After much prodding, William H. Herndon finally convinced Lincoln that he should cast a ballot in today’s election. At about 3 o’clock, Herndon, along with Ward Hill Lamon and Elmer Ellsworth, accompanied Lincoln to the polls. Refusing to cast a vote for president, Lincoln cut off the top of the ballot and instead voted for the state and local offices.
At about five o’clock, Lincoln took a break and headed home to tell Mary and their three boys about the day. After eating dinner with them and relaxing for a couple of hours, he returned to the state capitol.
A large crowd had already gathered outside.
The returns started to come in. The telegraph operator sent each message to Lincoln. A reporter noticed how Lincoln “seemed to understand their bearing on the general result in the State and commented upon every return by way of comparison with previous elections.”

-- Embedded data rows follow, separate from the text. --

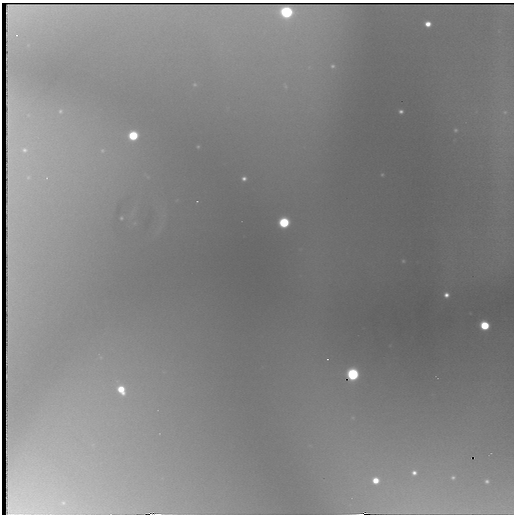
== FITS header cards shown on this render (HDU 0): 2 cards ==
NAXIS1  =                  512 / Axis length
NAXIS2  =                  512 / Axis length

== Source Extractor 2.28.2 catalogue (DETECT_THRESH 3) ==
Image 512 x 512 px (HDU 0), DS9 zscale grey, 1 PNG px = 1 image px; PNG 516 x 516 px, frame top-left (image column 1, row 512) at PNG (2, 3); no overlay
Background 1700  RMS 36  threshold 108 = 3 sigma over >= 5 px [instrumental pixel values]
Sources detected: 35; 3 with non-positive FLUX_AUTO (blend fragments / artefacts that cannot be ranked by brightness) are not listed; the other 32 listed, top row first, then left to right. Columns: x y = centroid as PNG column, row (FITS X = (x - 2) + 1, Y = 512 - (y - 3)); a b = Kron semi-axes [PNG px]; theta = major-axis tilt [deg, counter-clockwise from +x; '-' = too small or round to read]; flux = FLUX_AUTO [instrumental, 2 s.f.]
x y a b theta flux
82 6 17 2 3 8000
286 12 7 6 - 490000
428 24 5 5 - 23000
332 66 10 9 - 15000
309 67 7 5 46 7700
285 86 13 8 -65 20000
60 111 5 5 - 3800
401 111 4 3 - 6100
505 112 6 5 - 4500
455 130 5 4 - 3300
133 136 6 6 - 150000
24 150 12 10 -12 27000
102 150 7 7 - 8900
382 174 4 3 - 1700
28 177 8 7 - 11000
47 178 6 4 89 4700
244 178 4 4 - 7900
197 201 2 2 - 1300
121 218 3 3 - 2300
284 222 7 6 - 220000
403 261 3 3 - 1900
446 295 4 4 - 11000
485 325 6 6 - 120000
327 359 3 3 - 2300
353 374 7 7 - 410000
121 390 10 7 -59 67000
414 473 8 8 - 16000
453 477 7 6 - 6500
376 480 8 7 - 42000
487 481 4 4 - 5300
63 503 6 5 - 3700
154 514 10 2 -1 7800
At the frame edge (FLAGS 8, measured only in part): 1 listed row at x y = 154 514
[3 non-positive-flux detections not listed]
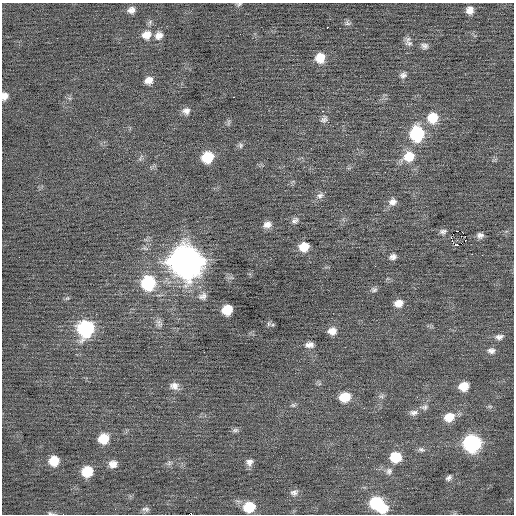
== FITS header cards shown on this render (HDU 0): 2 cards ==
NAXIS1  =                  512 / Axis length
NAXIS2  =                  512 / Axis length

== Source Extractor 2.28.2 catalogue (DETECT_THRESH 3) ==
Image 512 x 512 px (HDU 0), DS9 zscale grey, 1 PNG px = 1 image px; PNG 516 x 516 px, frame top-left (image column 1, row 512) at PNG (2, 3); no overlay
Background -0.00231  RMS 0.7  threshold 2.1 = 3 sigma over >= 5 px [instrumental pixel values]
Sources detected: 83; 1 with non-positive FLUX_AUTO (blend fragments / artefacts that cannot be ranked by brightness) is not listed; the other 82 listed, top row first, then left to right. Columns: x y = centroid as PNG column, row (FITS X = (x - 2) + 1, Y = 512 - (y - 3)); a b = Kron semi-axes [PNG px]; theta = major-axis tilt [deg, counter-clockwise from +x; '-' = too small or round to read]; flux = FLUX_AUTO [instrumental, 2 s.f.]
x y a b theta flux
239 4 7 4 23 79
131 10 9 8 - 260
470 10 8 8 - 360
347 23 10 7 -18 130
327 27 2 2 - 160
240 34 2 2 - 24
146 35 12 10 25 490
159 35 11 9 40 320
408 39 8 8 - 170
409 43 12 6 -3 170
424 46 10 8 -12 180
320 58 10 10 - 760
403 75 9 7 27 170
149 80 9 8 - 360
4 96 8 7 - 280
233 97 2 2 - 92
186 111 9 8 - 240
323 111 2 2 - 230
432 118 12 11 - 1000
324 119 10 8 45 170
228 122 9 4 81 92
417 134 12 11 - 3600
240 145 8 6 -79 110
409 156 14 12 25 930
207 157 10 9 - 1500
320 195 10 7 32 190
392 202 11 9 24 290
295 220 10 7 48 170
267 224 11 8 16 290
443 231 10 6 8 160
457 231 3 2 - 340
462 232 2 2 - 39
480 235 8 6 -3 190
451 237 2 2 - 480
465 240 3 2 - 110
457 245 5 3 - 340
304 247 10 9 - 710
472 254 2 2 - 160
393 257 8 6 19 190
186 262 14 13 - 73000
375 266 3 2 - 37
148 283 11 11 - 3500
374 290 8 7 - 120
203 296 11 9 21 230
398 303 10 8 16 420
227 310 9 8 - 1100
160 324 9 7 36 160
269 324 8 4 82 88
86 329 12 11 - 5400
332 331 9 8 - 380
499 337 11 7 7 200
309 345 11 7 2 240
491 351 11 8 0 220
174 386 11 9 -10 300
464 386 9 8 - 760
381 396 7 5 28 120
345 397 11 9 14 1000
417 397 2 2 - 180
293 405 7 6 - 95
490 406 7 4 -1 76
424 407 12 8 10 200
413 413 13 8 4 220
449 417 12 10 23 760
235 430 9 5 8 120
103 439 10 9 - 970
472 443 11 10 - 7600
421 449 10 6 -11 140
395 457 10 9 - 1300
54 461 9 9 - 900
249 462 10 8 63 230
169 463 7 6 - 120
113 464 9 8 - 340
87 471 10 9 - 1200
389 471 10 9 - 210
449 478 8 5 45 140
294 493 11 8 16 210
376 503 11 10 - 2200
249 507 11 10 - 1200
383 508 11 9 18 1100
146 509 11 6 -5 140
50 513 9 4 -14 83
190 514 4 2 - 2000
At the frame edge (FLAGS 8, measured only in part): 4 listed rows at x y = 239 4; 4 96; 50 513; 190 514
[1 non-positive-flux detection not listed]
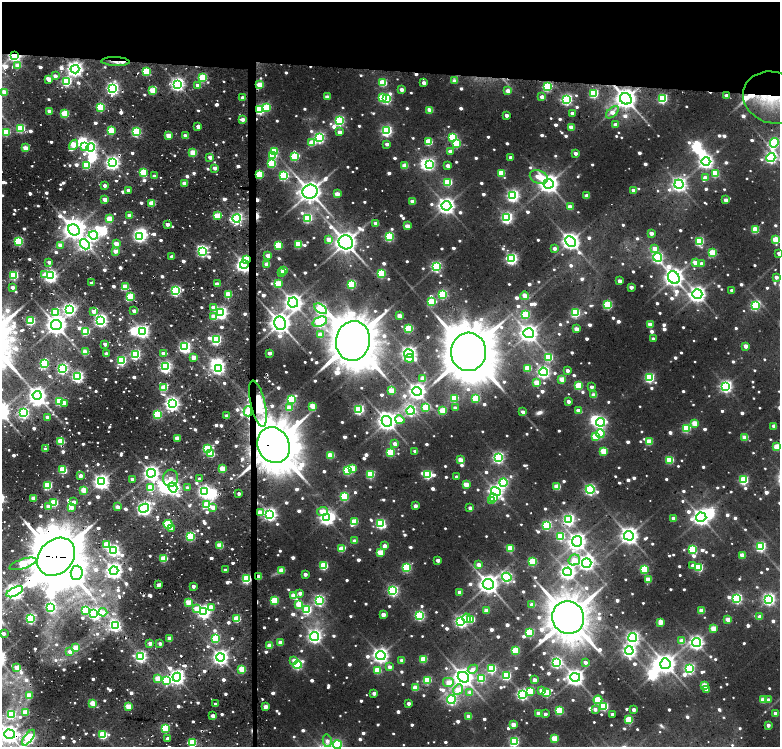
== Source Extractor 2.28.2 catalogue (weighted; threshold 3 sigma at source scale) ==
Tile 2 of 4 x 3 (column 2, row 1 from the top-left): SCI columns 1780-3335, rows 2990-4479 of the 6669 x 4479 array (HDU 1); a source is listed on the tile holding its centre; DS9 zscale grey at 2 x 2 block average (1 PNG px = mean of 2 x 2 image px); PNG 782 x 749 px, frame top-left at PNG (2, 2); each listed source drawn as its Kron ellipse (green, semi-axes under 4 px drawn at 4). Shown black and unused: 11% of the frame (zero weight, under 2 of 4 exposures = <1% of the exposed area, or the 3 px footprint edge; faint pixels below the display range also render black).
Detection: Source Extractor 2.28.2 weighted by HDU 2 'WHT'; one run over the whole footprint, this tile lists its part. Background 0.0642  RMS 0.016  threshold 0.0729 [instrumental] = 3 sigma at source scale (4.5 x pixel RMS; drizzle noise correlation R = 1.50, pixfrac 1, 0.0396/0.0396 arcsec/px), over >= 5 px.
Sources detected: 1384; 23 too faint to see at this stretch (2 x 2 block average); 27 inside a brighter object's white glare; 13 cosmic-ray / hot-pixel residue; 1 long thin detection or spike segment (spike, bleed or trail) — neither listed nor drawn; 2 coinciding with a brighter row at this scale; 13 inside a brighter listed object's ellipse — not listed separately; of the other 1305, all 500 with FLUX_AUTO >= 27.5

By nine o’clock the returns were coming in with greater frequency. Lincoln decided to take the telegraph operator up on his offer from the previous day. Lincoln, along with a handful of friends, headed over to the telegraph office so they could read the returns as they arrived.
They received word that Illinois and Indiana had gone Republican, by ten o’clock Pennsylvania had joined them. Everything was going well, but they had still not heard a definite word from New York. New York meant everything.
At eleven o’clock Lincoln and his group filtered down to Watson’s Saloon, where local Republicans were serving supper. When Lincoln entered the saloon, he was greeted with the words, “How do you do, Mr. President?”
Lincoln remained in the telegraph office until about two o’clock in the morning. And then the news came across the wire. The Republican Party had carried New York.
Lincoln was the next president of the United States.
The room erupted in cheers. His friends shook him and asked him if he was happy. “Who could help being so under such circumstances?” Lincoln replied.
Word soon filtered out to the throng of well-wishers assembled in the street. The crowd cheered for “Old Abe.” Church bells began to ring.
Did Lincoln want to say a few words to his well-wishers? He declined, saying he just wanted to go home.
Lincoln later recalled that he “went home, but not to get much sleep, for I then felt as I never had before, the responsibility that was upon me.”
As he approached his house on Eighth and Jackson, Mary greeted him at the door.
“Mary, Mary,” he said, “we are elected!”